[XML-SIG] DOCTYPE problem loading XML file.

Brendon Costa brendon at christian.net
Sat Apr 14 13:00:19 CEST 2007

Hi all,

I have a manual i am writing for a project I have been developing in
docbook format. This manual contains "programlisting" nodes that show
output generated from some scripts.

I want to write a small application using python XML libraries that will
load this docbook file and for each programlisting node with an id that
starts with script_... i want to execute the script ... and replace the
programlisting nodes value with the resulting output.

Firstly does anyone know of an existing tool that could do this for me
(I haven't been successful in finding one)?

Otherwise i have been trying to create my own tool in python. The first
stage which is loading the docbook XML file into python using the DOM
parser. This is my first time dealing with python and XML.

The code is so far VERY simple:

import sys
from xml.dom.ext.reader import Sax2
reader = Sax2.Reader()
doc = reader.fromStream(sys.argv[1])

Running that using:
python update_docbook.py manual.xml

fails to load the manual.xml file. The XML file has a DOCTYPE. Now for
my needs in modifying the document is don't care about the DOCTYPE, i
just want to keep it intact as it is. Is there any way to tell the DOM
parser that i don't care about the DOCTYPE?

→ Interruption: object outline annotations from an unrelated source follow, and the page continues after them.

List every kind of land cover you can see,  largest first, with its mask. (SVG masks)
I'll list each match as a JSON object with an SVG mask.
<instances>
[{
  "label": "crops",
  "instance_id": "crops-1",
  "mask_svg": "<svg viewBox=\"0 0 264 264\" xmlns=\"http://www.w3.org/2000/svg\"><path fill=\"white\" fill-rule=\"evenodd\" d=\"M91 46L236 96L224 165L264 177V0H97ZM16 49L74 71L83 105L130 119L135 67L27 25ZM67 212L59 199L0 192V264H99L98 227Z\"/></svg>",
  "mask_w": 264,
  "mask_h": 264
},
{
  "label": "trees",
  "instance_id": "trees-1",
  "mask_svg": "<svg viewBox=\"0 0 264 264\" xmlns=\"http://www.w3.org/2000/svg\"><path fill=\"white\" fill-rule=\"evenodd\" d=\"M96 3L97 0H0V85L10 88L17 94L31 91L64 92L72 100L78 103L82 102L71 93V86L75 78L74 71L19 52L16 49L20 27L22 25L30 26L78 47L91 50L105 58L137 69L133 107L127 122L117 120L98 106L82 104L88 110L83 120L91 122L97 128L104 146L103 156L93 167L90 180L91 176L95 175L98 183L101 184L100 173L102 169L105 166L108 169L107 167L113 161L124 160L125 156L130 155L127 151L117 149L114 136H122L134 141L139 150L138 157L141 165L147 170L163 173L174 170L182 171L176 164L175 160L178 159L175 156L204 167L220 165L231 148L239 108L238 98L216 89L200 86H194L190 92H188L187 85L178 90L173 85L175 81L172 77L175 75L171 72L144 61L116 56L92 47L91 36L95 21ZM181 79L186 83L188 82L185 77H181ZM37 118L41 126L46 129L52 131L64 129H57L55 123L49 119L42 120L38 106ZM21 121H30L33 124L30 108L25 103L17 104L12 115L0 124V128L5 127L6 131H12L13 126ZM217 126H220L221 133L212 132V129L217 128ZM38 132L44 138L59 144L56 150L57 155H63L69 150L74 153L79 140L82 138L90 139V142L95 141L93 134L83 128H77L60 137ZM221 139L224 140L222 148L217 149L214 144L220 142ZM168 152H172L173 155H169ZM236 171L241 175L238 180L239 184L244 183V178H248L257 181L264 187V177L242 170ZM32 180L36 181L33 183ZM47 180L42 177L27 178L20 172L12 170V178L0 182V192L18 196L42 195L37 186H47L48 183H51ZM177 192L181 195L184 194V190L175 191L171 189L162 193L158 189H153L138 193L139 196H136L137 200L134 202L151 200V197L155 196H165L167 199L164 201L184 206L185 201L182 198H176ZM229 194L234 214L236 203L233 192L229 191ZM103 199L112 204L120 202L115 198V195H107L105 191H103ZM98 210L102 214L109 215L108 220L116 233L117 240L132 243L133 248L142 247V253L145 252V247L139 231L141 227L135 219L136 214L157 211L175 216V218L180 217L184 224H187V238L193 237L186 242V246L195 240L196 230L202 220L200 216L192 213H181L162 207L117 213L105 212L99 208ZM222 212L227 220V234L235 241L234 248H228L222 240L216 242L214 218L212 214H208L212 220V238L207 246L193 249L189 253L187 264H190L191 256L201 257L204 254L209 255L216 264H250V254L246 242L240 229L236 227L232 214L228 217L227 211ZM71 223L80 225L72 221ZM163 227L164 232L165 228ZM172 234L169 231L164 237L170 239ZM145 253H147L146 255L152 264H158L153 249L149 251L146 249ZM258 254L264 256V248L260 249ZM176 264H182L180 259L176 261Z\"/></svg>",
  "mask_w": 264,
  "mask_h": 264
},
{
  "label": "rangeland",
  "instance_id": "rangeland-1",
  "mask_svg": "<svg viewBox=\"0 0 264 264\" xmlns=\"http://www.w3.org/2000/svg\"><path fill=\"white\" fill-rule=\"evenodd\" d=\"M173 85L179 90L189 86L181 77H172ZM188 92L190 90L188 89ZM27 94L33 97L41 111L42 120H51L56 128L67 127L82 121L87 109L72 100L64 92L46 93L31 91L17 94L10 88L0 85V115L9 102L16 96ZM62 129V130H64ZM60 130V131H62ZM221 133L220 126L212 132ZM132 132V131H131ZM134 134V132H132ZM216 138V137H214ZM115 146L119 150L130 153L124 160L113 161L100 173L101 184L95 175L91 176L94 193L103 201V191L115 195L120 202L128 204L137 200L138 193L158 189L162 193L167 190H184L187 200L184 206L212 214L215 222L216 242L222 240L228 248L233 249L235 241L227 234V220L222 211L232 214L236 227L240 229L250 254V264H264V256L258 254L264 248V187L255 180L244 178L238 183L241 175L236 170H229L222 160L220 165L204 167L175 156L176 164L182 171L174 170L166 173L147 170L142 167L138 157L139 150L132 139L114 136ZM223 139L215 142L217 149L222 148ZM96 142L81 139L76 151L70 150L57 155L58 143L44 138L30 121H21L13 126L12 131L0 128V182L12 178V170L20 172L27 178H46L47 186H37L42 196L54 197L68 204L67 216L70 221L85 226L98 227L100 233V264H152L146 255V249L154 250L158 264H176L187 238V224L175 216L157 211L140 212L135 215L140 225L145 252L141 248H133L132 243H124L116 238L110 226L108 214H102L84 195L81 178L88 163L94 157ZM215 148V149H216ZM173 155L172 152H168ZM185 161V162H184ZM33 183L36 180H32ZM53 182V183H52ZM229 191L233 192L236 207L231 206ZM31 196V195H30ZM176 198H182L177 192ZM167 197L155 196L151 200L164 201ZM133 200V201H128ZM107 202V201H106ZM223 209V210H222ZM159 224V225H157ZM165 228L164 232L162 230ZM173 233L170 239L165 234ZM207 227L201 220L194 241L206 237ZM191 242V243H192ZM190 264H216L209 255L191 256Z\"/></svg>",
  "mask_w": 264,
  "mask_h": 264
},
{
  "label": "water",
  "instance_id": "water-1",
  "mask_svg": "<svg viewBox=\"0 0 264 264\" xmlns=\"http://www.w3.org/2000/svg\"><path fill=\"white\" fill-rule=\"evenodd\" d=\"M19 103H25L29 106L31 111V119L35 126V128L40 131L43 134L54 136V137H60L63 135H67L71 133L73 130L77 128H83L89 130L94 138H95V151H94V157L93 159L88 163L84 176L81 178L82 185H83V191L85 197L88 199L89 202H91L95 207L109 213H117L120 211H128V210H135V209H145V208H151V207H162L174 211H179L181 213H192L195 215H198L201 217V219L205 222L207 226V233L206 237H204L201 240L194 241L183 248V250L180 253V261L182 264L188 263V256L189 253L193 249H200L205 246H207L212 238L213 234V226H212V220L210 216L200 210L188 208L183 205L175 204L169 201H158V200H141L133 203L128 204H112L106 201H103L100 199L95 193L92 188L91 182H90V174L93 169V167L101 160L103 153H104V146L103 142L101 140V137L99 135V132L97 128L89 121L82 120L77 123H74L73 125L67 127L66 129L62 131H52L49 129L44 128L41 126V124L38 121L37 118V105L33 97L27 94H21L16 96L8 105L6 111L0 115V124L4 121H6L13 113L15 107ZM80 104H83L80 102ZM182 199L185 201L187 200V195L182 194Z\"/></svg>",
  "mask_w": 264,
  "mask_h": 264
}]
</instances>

If this is not possible, following are the errors i get trying to load
the docbook xml file.

Firstly without a DTD available at all:
ValueError: unknown url type: docbookx.dtd

If i then copy across my DTD data into the current directory (DOCTYPE
references a file in the current directory at the moment to avoid having
to go to the internet all the time) it seems to find it as i would
expect, but there are still other errors:
xml.Sax._exceptions.SAXParseException: dbnotnx.mod:60:80: error in
processing external entity reference

and if i change the doctype back to the correct URL, i get the same
error but:
http://www.oasis-open.org/docbook/xml/4.5/dbnotnx.mod:60:80: error in
processing external entity reference

So how would i go about loading this docbook xml file in python using
DOM so i can then manipulate it? Would you recommend that i change to
use a Sax parser and if so can it be used to ignore the DOCTYPE?

Thanks for any info.